Poverty reduction risks being diluted by new UK aid plan, MPs warn

22 Mar 16

The UK’s new overseas aid strategy risks marginalising the historic focus on poverty reduction, the International Development Select Committee has warned.

Traditionally, poverty reduction has been the primary aim of the UK’s aid spending and programmes. However, in a report issued today, the committee said it was concerned that the country’s new approach may dilute this focus, with the UK’s national interest or the priorities of the various government departments that deliver aid taking its place.

Labour’s Stephen Twigg, who chairs the committee, stressed that tackling extreme poverty and helping the world’s most vulnerable “must remain unequivocally the first priority of UK aid spending”.

According to the report, framing the strategy in terms of the UK’s national interest creates the potential for a reduced focus on poverty reduction, which it highlighted is a statutory requirement for aid spend by the Department for International Development.

Under the new strategy, other government departments will take control of an increased share of the UK’s aid budget.But these other departments are under no statutory obligation and their other priorities, such as improving the business environment or governance, may take precedence, the MPs said.

They called on the government to make reducing poverty an explicit and legal requirement of all aid spend, no matter which department it originates from.

The committee pointed out that, in the strategy, reducing poverty is listed as the last of four strategic objectives, following strengthening peace, security and governance, strengthening resilience and response to crises and promoting global prosperity.

This is despite DFID’s statutory obligation, the traditional prevalence of poverty reduction in UK aid, and the weight given to it in the United Nation’s Sustainable Development Goals, where ending “poverty in all its forms, everywhere” is the first of 17 objectives.

While the committee welcomed the new focus on fragile states outlined in the aid strategy, it said the UK’s definition of fragile problematic as it fails to capture the complexities of the causes of fragility.

The committee said that it is not clear how DFID arrived at its new definition or what that definition entails.

“We need to understand how this term is being defined and how it will inform decisions about who should receive development assistance,” Twigg explained.

Under the new strategy, the UK government discontinued one form of support for everybody altogether: general budget support – unearmarked contributions to governments’ budgets.

But the committee called on the government to clarify its evidence for ending this form of aid and recommended the option be retained when systems are in place to effectively monitor transparency and accountability.

However, the committee noted some work towards transparency and accountability needs to be done at home too.

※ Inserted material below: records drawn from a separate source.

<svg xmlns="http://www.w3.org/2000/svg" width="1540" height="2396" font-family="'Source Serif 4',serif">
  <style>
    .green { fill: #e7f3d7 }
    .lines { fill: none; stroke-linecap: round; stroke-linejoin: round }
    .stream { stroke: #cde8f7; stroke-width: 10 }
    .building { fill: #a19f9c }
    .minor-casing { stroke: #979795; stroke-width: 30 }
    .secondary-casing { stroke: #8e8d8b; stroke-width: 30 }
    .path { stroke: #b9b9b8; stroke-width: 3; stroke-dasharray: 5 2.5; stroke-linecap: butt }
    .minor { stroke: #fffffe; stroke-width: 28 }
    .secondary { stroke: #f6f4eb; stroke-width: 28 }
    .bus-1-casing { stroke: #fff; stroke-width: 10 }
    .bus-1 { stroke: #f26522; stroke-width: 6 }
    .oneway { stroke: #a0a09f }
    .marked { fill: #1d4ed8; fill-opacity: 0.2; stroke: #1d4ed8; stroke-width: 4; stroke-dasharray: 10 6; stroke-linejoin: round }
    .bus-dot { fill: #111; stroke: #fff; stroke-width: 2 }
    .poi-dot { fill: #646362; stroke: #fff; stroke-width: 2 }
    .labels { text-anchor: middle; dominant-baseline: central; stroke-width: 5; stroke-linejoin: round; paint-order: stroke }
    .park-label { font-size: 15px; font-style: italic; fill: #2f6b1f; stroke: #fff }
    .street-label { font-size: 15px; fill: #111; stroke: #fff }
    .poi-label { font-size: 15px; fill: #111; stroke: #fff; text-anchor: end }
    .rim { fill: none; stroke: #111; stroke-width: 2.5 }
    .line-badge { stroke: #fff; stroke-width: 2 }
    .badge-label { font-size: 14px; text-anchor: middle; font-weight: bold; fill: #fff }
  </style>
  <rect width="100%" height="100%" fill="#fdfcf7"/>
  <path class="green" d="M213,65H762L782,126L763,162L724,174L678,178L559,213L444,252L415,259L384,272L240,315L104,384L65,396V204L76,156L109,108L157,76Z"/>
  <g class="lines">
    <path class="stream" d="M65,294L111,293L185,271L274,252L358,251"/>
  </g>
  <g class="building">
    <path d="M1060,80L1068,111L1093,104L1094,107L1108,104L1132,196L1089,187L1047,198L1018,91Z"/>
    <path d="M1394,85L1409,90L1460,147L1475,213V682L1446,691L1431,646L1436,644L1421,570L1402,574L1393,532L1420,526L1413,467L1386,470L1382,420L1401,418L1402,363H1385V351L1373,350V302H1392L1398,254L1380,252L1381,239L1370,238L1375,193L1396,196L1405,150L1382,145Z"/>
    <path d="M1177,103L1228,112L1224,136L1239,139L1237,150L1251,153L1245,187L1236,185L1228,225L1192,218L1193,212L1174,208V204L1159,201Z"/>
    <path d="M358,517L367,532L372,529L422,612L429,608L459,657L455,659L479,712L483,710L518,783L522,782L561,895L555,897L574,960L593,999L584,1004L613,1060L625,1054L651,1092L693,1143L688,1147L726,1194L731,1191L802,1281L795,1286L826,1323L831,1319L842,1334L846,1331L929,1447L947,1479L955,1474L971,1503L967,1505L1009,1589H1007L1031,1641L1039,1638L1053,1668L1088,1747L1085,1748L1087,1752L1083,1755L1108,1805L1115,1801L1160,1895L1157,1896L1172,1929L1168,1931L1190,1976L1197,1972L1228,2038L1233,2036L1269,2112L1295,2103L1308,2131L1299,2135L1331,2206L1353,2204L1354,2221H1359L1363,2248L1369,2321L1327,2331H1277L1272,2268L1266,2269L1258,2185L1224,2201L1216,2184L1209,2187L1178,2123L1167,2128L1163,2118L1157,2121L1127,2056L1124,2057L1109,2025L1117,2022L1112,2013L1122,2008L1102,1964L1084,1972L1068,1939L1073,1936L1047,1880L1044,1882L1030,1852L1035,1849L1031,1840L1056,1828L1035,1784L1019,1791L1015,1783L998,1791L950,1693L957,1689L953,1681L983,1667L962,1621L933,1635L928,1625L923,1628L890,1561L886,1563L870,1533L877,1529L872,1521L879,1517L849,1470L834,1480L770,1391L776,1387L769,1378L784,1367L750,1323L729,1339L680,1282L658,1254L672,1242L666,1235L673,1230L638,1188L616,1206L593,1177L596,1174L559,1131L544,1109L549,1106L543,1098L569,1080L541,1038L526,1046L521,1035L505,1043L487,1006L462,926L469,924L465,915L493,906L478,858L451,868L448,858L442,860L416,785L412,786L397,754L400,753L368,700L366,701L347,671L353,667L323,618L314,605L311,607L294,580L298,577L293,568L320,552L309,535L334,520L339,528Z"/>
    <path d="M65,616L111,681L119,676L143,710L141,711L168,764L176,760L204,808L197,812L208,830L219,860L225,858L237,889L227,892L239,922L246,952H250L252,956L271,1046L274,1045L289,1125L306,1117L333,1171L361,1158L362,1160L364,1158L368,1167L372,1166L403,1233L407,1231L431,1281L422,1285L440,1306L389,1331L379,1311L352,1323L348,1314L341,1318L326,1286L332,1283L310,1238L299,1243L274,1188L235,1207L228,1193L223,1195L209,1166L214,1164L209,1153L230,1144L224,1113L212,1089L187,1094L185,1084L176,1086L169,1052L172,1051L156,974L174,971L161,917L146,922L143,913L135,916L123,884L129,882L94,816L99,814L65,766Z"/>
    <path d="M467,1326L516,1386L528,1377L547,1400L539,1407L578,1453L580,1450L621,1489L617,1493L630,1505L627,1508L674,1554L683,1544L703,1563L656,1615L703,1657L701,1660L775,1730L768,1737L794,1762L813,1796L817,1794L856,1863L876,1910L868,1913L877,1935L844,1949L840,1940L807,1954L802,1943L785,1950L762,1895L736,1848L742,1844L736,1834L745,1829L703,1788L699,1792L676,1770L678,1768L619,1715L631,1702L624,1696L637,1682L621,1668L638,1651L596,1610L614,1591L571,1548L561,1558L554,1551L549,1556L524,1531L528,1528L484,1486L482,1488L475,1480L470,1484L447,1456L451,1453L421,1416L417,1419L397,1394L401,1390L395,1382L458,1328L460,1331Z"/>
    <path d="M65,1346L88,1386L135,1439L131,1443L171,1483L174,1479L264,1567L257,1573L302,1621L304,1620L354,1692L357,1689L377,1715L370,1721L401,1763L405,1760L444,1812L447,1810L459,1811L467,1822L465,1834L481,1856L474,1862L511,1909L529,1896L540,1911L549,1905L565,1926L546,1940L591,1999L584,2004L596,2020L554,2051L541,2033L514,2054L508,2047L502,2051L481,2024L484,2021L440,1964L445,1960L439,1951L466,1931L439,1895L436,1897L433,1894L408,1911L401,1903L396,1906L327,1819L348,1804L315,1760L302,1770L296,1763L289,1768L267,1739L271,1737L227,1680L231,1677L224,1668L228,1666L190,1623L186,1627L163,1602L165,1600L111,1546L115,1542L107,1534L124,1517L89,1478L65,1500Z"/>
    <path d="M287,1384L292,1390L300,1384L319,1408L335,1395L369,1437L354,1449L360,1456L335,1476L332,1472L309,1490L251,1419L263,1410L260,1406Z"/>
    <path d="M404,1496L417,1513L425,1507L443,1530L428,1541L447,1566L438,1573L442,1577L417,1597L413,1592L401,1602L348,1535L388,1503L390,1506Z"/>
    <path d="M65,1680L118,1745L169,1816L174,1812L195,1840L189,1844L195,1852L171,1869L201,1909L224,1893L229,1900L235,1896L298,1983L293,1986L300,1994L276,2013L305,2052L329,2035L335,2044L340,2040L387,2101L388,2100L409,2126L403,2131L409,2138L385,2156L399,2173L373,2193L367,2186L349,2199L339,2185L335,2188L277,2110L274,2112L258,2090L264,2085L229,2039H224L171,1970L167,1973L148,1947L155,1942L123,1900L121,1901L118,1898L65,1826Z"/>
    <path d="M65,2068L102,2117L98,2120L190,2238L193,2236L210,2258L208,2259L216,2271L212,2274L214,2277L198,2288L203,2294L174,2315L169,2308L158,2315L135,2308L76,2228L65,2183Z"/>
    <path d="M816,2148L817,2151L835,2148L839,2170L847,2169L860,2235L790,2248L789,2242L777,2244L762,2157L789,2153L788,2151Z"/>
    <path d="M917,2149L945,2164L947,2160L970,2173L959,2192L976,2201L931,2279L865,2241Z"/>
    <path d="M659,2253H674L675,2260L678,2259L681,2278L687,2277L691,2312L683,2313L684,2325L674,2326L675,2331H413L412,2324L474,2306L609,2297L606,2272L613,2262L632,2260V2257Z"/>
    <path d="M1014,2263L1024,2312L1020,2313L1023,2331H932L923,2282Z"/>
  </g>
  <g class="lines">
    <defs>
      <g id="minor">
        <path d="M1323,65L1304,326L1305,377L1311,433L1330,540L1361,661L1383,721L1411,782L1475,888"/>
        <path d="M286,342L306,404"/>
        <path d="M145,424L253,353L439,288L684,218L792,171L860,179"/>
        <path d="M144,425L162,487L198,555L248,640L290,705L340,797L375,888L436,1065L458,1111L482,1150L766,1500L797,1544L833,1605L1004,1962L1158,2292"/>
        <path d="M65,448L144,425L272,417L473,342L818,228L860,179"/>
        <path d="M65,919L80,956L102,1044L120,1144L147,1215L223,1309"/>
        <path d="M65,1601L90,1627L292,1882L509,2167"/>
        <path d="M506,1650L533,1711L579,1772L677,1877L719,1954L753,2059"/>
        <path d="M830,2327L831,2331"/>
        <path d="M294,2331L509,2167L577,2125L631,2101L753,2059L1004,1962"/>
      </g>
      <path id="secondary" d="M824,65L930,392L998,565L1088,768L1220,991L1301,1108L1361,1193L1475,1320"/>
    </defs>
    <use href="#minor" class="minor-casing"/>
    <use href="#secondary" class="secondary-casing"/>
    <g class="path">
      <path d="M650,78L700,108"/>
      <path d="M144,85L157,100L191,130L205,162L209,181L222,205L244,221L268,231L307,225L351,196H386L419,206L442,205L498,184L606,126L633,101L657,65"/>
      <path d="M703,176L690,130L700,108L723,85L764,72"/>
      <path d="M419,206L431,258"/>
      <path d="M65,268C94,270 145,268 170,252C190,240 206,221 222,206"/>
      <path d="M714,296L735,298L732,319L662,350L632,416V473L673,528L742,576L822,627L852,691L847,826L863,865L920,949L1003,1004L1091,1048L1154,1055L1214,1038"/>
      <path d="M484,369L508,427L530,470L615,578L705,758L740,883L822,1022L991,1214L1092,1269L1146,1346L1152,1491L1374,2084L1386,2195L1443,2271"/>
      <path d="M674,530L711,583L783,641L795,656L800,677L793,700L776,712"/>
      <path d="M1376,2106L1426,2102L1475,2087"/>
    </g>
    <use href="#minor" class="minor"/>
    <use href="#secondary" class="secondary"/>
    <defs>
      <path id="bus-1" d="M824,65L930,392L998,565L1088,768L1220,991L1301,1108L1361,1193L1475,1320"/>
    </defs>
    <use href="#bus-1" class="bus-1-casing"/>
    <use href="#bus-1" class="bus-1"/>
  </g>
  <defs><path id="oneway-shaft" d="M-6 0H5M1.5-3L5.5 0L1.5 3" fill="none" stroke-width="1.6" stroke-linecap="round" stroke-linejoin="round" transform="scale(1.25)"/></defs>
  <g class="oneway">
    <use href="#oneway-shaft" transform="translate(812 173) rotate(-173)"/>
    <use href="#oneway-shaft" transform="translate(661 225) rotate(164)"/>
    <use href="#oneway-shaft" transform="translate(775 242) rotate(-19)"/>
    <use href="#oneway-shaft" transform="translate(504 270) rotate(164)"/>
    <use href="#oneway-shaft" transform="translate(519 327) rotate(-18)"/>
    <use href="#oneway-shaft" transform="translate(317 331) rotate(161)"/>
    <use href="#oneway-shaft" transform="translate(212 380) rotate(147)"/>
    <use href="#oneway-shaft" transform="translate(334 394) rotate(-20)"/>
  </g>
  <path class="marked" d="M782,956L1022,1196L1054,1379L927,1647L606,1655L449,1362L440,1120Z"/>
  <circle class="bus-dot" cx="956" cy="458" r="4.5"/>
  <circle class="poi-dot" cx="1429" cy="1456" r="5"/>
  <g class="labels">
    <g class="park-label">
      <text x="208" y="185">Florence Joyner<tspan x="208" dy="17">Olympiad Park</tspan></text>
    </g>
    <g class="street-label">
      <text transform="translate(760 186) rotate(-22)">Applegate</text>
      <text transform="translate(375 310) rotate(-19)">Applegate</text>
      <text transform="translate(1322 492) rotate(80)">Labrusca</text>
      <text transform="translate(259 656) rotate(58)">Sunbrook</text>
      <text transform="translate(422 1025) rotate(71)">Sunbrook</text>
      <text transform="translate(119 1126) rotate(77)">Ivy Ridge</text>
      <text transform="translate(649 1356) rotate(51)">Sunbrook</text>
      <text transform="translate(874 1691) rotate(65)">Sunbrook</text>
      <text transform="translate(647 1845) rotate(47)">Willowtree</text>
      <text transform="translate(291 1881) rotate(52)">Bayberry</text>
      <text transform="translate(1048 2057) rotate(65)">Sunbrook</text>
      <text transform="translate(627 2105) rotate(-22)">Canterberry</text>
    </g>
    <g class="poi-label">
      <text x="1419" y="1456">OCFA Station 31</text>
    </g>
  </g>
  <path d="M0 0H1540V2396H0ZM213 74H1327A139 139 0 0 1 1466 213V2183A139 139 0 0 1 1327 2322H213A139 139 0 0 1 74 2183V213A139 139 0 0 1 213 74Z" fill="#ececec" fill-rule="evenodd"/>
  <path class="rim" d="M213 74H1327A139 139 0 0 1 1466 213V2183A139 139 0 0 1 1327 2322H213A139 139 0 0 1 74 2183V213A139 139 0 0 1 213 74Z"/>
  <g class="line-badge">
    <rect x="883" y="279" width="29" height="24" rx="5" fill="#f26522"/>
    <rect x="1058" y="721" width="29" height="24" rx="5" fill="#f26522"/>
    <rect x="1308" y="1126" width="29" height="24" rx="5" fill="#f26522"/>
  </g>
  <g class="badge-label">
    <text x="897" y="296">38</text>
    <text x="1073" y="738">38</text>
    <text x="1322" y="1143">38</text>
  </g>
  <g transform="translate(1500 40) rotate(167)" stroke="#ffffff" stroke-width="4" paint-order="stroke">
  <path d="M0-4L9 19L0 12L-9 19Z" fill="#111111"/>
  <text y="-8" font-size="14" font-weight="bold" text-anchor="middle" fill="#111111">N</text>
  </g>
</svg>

While DFID has long been a leader in aid transparency, other government departments like the Foreign Office and Ministry of Defense are notoriously opaque, the MPs claimed.

The new strategy commits all departments to being ranked as ‘good’ or ‘very good’ in the International Aid Transparency Index within five years – a timescale the committee called “unambitious and unacceptable”.

This should be reduced to two years, they said, making a pitch for powers to scrutinise the aid spending and activities of all government departments.

Responding to the report, Saira O’Mallie, interim UK Director of the ONE Campaign, agreed with the committee that the revised aid strategy “puts is in dangerous water”.

She went on: “As one of the most transparent government departments, DFID should closely monitor how others spend overseas aid to ensure that every penny spent is delivering results for the poorest.

“The government has announced that half of DFID’s budget will go to fragile states, yet the rationale for which countries meet this definition is hazy. By contrast, we have a robustly defined list of the 48 countries that are home to a significant proportion of the world’s poorest. We therefore urge the government to invest 50% of the aid budget in the countries that have the least.”

A DFID spokesman said: "We are tackling extreme poverty by adressing the root causes of global issues and those include terrorism, corruption, disease and instability. This is both the right thing to do and smart thing for our national interest."

He noted that all four of the new aid strategy's objectives have equal weighting and the order in which they are listed does not confer importance. 

He continued to say that "building a safer, healthier and more stable world requires using knowledge and expertise from a vareity of government departments". This must be in line with internationally agreed standards on aid spend and the government will be increasing scrutiny and transparency to ensure value for money and effective aid spend across government, he added. 

DFID and the Treasury will continue to co-chair a working group examining value for money and the UK's Independent Commission for Aid Impact has a remit to review aid spend by all government departments, the spokesman added.

He explained that the UK's definition of fragile states is based on open source data from a range of sources and will continue to be updated to reflect real-world changes and cross-border issues.